Once it was finished, Nesher tried to secure distribution through Miramax, then the king of indie filmmaking.
“So here’s my Harvey Weinstein story,” said Nesher. “He saw it and he said, ‘I have good news and bad news.’ The good news was that he said, ‘It’s a great work of art.’ The bad news was that, ‘Your movie is not the kind you can open in 1,000 theaters,’” because it starred Pantoliano instead of a high-profile star. Weinstein did say he wanted to make a film with Nesher – “It was his one good deed” – but that never happened, because not long after Taxman he returned to Israel and Israeli filmmaking.
Like all of Nesher’s movies, Taxman was a family affair, with his wife, photographer Iris Nesher, getting credit for the production stills, his parents credited as Yiddish dialogue consultants and even Tom, his daughter who was then an infant, getting credited as “Best Baby Grip,” a play on the film crew credit, “Best Boy Grip.”

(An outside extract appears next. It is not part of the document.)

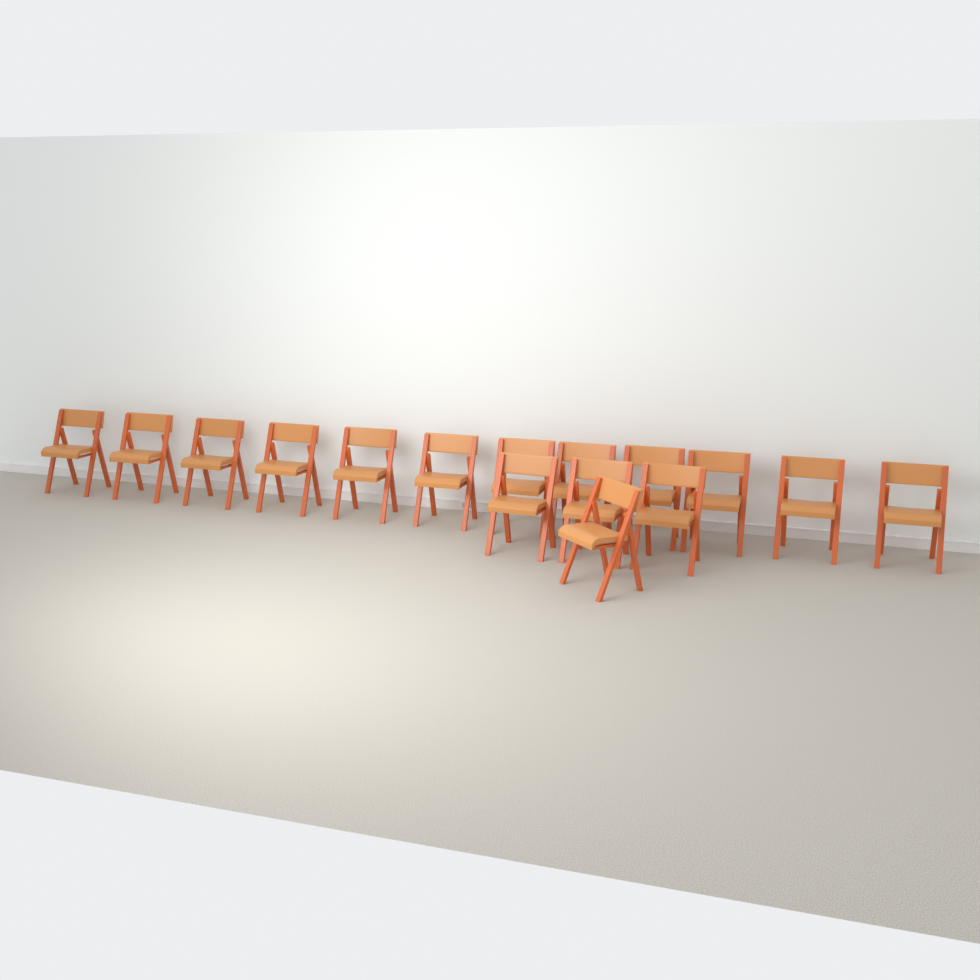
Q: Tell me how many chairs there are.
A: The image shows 16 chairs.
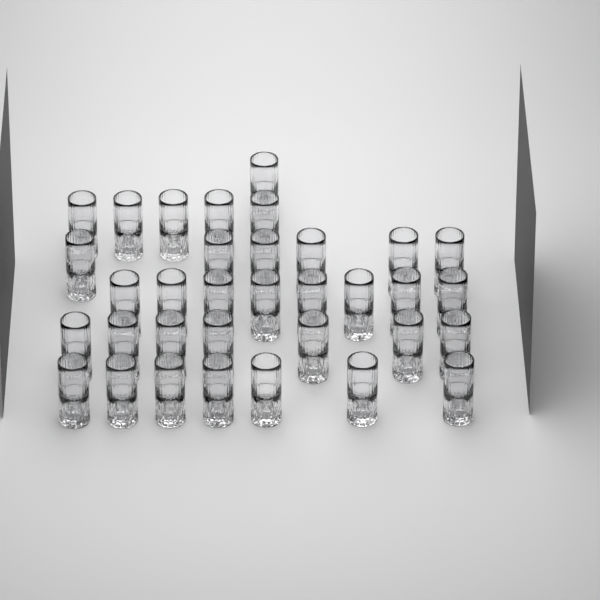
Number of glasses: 34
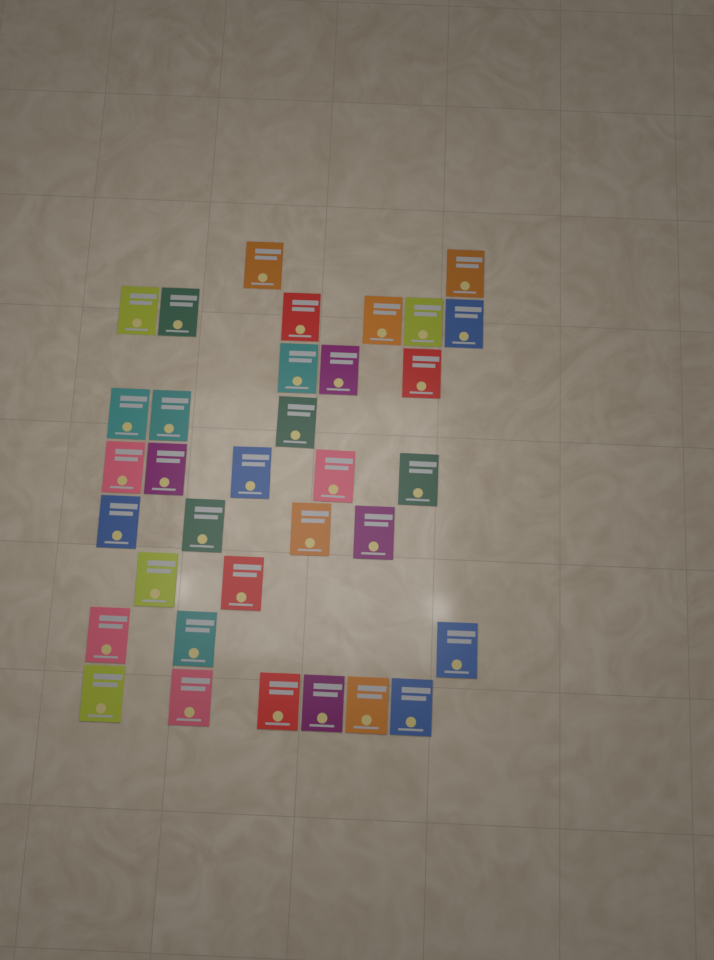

Nesher, whose films have won acclaim around the world, might be expected to be a bit jaded about being in the Masters section of a film festival, but he isn’t.
“It’s a big honor,” he said.
It’s also meaningful for him to go back to the Haifa Film Festival, where his last film, The Other Story, was the opening-night film last year. His son, Ari, who had a cameo in the film, was in the audience then, “holding up his hands and giving me a thumbs-up as the film was applauded by an audience of 1,200 people.”
The day after the opening, his son was hit by a car and died a few days later, but the memories of the last night that the family spent together at the festival are still sweet.
“It’s important to me that Taxman’s journey as a restored film starts there,” he said.